Нет, Хиггинс этого не сделает. Он и не думал об этом всерьез. Зачем?
Во сне или полусне он почти нашел причину, побуждавшую его это сделать. Такая причина нужна ему, чтобы оправдаться перед людьми. Вернее, просто объяснить свой поступок. Хиггинс не представлял себе, перед каким судилищем ему придется предстать, да это и не важно.
Таким судилищем будет весь мир. Или общество. Ему ближе было бы второе: общественность — слово, которое он так часто повторял вслед за другими. «Я всю жизнь работал на благо общества. Общественность отвергла меня и даже не пожелала выслушать. Теперь на меня указывают пальцами на улицах, а на мою семью пал незаслуженный позор».
Нелепо. Сейчас при свете дня, когда машина мчит его по влажному от росы шоссе и над дорогой подымается пар, — сейчас он стыдится ночных мыслей. Но разве не бывает так, что самые верные мысли приходят к нам именно ночью?
Никто не станет указывать на него пальцем. Жена и дети даже не узнают о его унижении. Но бесспорно одно: его оскорбили, и оскорбили незаслуженно.
Вся жизнь Хиггинса строилась на вере в справедливость.
Он верил в общество, окружавшее его.
Кого еще ему винить? Нет, он не собирается убивать, но как узнать, кто нанес ему удар? И почему, за что его отвергли?
Этой ночью Хиггинс без конца перебирал членов комитета, все они проходили перед его мысленным взором, и черты их менялись до неузнаваемости. Еще вчера, пока не зазвонил телефон, он видел в них уважаемых, избранных сограждан. Их заслуги и права были вне сомнения, сами они не подлежали критике.
Неужели он нарочно обманывал себя — и все потому, что надеялся стать одним из них?

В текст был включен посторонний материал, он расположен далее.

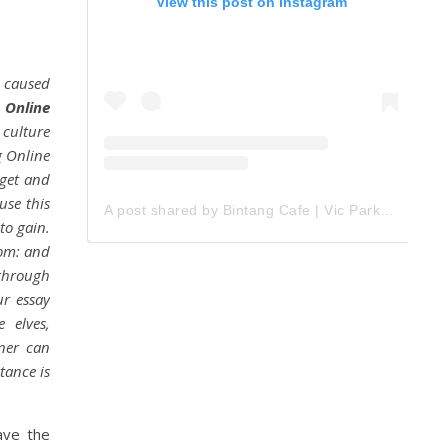
View this post on Instagram
 caused
 Online
 culture
g Online
 get and
use this
A post shared by Bintang Cafe | Vic Park (@_bintangcafe)
to gain.
tom: and
 through
ur essay
 elves,
iner can
tance is
ave the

Взять, к примеру, Оскара Блейра. Неужели он, самый заметный, самый состоятельный человек в городе, — старая лицемерная сволочь? Попробуй кто другой в Уильямсоне вести двойную жизнь у всех на глазах — его каждый осудит. Да и сам Блейр, не задумываясь, выставит за дверь подчиненного, осмелься тот завести на стороне ребенка при живой жене!
А ведь м-с Элстон, которая живет в Ноб-Хил, не жена м-ру Блейру. Двое ее младших родились уже после того, как она развелась с третьим мужем. Блейр чуть не каждый вечер торчит у нее. Горничная рассказывала, что там держат для него комнатные туфли, пижаму и любимый сорт виски.
Интересно, знает ли про это безобразие м-с Блейр? Не может быть, чтобы поведение мужа было ей неизвестно.
Тем не менее она — председательница большинства благотворительных организаций.
Ростом и тучностью м-с Блейр почти не уступает Биллу Карни, ее водянистые глаза еще светлей, чем у него. Благотворительные визиты она совершает, разъезжая в сером автомобиле, который водит сама. Эту машину знает весь город. М-с Блейр стучится не только в богатые дома, но и в домишки тех, кто еле-еле сводит концы с концами, кто часто не знает, как дотянуть до начала месяца. Багроволицая, громогласная, она чуть не насильно вырывает у любого лепту — то на борьбу с раком, то в пользу больных туберкулезом, то в фонд искоренения преступности среди молодежи.
А ведь чета Блейров могла бы выложить эти деньги без малейшего ущерба для себя, не поступившись буквально ничем!